No recurrence: the “broadcast” happens within one feedforward pass, across depth, not through loops. On ignition, the all-or-nothing amplification that signals workspace entry in actual brains, they say outright it’s unclear whether anything they see mirrors it. No evidence the non-workspace processing consists of encapsulated modules either, and they say so. So if your gotcha was “this isn’t really GWT,” I have bad news: the authors agree with you, in writing, and got there first. The actual claim is narrower: the J-space reproduces many functional properties of a workspace while sharing only some of the architecture.

Two stretches survive, though.

“Conscious” appears over 200 times in a paper that concludes nothing about consciousness. The text is scrupulous: access consciousness (poised for use in reasoning and report) is purely functional, no position taken on subjective experience. Fine. But you don’t say a word 200 times by accident. The framing invites the leap the text declines to make, the press took the invitation, and here we are. Access-consciousness structure is roughly what you’d expect from an LLM trained to chain reasoning and answer questions about itself. Concentrated and readable? Interesting. Evidence about feeling? No.

Nobody checked whether this is a Transformer thing or an everything thing. If the J-space is “the output-aligned, causally-privileged readable subframe of a task-optimized autoregressive net,” it should show up in an RNN too. The paper corroborates across Claude Haiku, Sonnet, and Opus, which is one family photographed three times. And the lineage matters: Jacobian-based identifiability of latent structure has been a nonlinear-ICA research program for years. That doesn’t diminish the result. It does relocate it from “we found a mind” to “Jacobians recover latent structure, episode nine.”

One genuinely weird finding I’ll flag without adopting it as a religion: ablate the J-space during open-ended self-report and the model’s language goes from experiential to mechanical, and the same flattening happens when it describes another person’s experience. Clean, replicated, unexplained, and not the headline anyone ran.

So should you update on AI consciousness?

No. The training objective predicts access-consciousness structure, the paper refuses the leap to phenomenal experience, and the consciousness framing is the weakest part of a strong package. Naturally it’s the only part anyone is talking about.

What’s actually useful

Delete the philosophy and a real tool remains.

ABOUT THIS EXERCISE >>
Return the part of the J-space commentary starting at "No. The training" and ending at "real tool remains.", copied word for word.

[Saved data entries]
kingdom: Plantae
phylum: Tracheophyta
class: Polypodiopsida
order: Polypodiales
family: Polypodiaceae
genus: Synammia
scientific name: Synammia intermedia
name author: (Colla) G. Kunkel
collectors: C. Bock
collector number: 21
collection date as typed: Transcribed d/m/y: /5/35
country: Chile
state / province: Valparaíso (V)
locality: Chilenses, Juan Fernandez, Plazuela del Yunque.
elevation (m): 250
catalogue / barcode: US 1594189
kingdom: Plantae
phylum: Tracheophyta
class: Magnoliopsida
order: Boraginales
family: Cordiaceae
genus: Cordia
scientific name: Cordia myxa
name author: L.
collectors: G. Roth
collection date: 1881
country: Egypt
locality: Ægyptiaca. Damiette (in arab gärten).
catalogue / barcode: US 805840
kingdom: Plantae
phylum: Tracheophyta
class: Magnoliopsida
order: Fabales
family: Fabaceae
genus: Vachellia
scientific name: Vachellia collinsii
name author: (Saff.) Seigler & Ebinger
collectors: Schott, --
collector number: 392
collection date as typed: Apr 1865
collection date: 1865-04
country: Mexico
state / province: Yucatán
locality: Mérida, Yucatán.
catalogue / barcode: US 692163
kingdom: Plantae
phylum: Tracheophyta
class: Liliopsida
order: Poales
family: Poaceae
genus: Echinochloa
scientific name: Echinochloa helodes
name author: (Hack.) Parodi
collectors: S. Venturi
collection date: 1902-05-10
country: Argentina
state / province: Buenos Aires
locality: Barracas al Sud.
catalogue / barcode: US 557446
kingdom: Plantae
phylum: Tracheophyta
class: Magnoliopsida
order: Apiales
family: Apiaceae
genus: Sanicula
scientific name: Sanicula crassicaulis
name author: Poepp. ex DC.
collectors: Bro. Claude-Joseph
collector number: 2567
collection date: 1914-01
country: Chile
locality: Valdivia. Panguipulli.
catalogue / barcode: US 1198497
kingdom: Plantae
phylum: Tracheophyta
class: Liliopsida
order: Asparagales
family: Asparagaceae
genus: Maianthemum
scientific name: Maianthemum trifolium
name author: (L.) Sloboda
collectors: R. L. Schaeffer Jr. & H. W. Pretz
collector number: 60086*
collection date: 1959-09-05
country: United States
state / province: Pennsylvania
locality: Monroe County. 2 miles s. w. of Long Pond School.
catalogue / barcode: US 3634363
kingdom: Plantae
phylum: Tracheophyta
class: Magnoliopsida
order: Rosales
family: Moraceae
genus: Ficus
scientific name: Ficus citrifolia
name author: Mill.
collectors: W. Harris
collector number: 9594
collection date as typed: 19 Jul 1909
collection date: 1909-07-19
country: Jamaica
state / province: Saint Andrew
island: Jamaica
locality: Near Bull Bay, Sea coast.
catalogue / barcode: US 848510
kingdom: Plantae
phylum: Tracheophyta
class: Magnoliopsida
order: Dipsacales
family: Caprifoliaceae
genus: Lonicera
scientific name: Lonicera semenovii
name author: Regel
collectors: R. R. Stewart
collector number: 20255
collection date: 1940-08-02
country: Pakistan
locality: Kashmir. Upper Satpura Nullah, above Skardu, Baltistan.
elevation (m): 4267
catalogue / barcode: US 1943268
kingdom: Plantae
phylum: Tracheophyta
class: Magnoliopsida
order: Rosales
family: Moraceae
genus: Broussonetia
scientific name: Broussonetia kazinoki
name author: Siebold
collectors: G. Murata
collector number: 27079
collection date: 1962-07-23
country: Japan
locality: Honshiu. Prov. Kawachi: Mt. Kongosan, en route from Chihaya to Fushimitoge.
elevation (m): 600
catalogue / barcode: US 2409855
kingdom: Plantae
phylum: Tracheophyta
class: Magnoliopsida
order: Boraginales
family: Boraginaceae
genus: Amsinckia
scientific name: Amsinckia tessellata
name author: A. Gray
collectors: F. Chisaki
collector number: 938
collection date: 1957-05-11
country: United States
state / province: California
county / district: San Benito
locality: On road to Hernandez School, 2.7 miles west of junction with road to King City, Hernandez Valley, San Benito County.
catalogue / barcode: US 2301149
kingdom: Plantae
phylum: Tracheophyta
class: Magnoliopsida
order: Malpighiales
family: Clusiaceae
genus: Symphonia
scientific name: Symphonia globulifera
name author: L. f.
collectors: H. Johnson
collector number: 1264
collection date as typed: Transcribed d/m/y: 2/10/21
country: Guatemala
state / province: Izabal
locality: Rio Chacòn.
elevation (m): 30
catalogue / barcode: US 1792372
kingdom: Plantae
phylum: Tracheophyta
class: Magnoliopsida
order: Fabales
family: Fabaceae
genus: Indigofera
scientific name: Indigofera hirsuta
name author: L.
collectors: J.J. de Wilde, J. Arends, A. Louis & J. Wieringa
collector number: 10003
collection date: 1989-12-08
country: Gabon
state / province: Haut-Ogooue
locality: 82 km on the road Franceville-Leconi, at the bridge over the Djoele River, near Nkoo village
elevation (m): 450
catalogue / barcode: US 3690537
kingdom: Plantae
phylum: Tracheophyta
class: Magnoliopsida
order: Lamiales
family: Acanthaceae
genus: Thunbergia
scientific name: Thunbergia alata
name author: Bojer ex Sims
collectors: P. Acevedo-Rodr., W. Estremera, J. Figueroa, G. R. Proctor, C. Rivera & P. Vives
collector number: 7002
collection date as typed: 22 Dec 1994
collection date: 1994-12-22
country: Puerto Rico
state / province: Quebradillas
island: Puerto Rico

RESULT >>
No. The training objective predicts access-consciousness structure, the paper refuses the leap to phenomenal experience, and the consciousness framing is the weakest part of a strong package. Naturally it’s the only part anyone is talking about.

What’s actually useful

Delete the philosophy and a real tool remains.